What is maven actually doing?

I've never been a maven power-user, mostly I get by with my IDE doing most of my tasks, like running tests and whatnot. But I do use maven regularly, either just for running the tests before I commit or to figure out why the tests work in my IDE and not in Maven.

I've noticed during my years now as a developer that a lot of people don't think much more about maven than running:

mvn install

in the terminal.

And most of the time this is all you need. But did you know that when you run this command maven downloads dependencies, compiles, run tests and packages your application? Yeah you probably did. I mean it says so in the output. What you probably didn't know is that maven stores that jar in your local repository. Let's assume that you have a project that has this configuration:

<?xml version="1.0" encoding="UTF-8"?>
<project xmlns="http://maven.apache.org/POM/4.0.0" xmlns:xsi="http://www.w3.org/2001/XMLSchema-instance" xsi:schemaLocation="http://maven.apache.org/POM/4.0.0 http://maven.apache.org/xsd/maven-4.0.0.xsd">
    <modelVersion>4.0.0</modelVersion>
    <groupId>se.sideeffect</groupId>
    <artifactId>blogg</artifactId>
    <!-- other stuff omitted -->
</project>

Then you'd end up with the built jar in you .m2 directory. So why is this happening? Well when you think about it, it makes sense. You call install, and this is mavens concept of installing something in your system. It puts the generated jar in your local repository.

The Maven Lifecycle

In maven there's a concept of a lifecycle and a lifecycle has phases. In the documentation for maven we can read that the default lifecycle consists of theese well known phases (actually there are many more):

  • validate
  • compile
  • test
  • package
  • verify
  • install
  • deploy

When you call mvn install all the phases up to and including the install lifecycle are run.

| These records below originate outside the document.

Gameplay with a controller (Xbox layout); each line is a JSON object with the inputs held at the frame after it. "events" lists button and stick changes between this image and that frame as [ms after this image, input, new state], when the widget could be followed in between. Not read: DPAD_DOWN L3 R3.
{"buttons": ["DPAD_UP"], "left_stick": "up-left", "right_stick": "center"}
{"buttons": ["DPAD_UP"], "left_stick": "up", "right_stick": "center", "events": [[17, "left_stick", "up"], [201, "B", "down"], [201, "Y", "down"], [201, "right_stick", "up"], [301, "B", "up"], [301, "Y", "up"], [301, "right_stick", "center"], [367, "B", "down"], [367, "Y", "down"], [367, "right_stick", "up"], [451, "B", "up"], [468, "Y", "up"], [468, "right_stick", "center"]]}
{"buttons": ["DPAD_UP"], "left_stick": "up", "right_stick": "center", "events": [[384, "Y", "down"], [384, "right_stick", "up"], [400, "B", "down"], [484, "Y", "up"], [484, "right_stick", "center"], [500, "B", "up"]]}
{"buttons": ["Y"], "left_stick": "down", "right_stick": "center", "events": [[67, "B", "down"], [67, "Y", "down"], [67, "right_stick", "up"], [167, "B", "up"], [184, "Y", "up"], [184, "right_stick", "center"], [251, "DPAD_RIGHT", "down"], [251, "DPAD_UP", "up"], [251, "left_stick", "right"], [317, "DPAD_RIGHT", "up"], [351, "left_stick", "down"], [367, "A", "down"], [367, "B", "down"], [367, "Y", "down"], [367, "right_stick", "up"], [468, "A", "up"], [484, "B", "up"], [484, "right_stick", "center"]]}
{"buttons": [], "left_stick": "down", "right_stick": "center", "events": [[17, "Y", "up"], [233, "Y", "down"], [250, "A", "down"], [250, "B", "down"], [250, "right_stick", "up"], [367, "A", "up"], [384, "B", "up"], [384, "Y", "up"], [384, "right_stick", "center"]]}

As you can see the default lifecycle doesn't include clean, which is something I do (way to often probably) when I want to make sure that everything is run from a clean slate. This is because the clean phase belongs to the clean lifecycle. So when we call maven clean we're using the clean lifecycle and running it all the way to the clean phase. The clean lifecycle concist of the following phases:

  • pre-clean
  • clean
  • post-clean

As you probably know from experience we can call multiple targets at once, this for example is my standard command:

mvn clean package

This will first run the clean lifecycle up to and including the clean phase and then run the default lifecycle up to and including package. I am not 100% sure about this but my understanding is that the name of a phase must be unique, so that maven can figure out which lifecycle to run.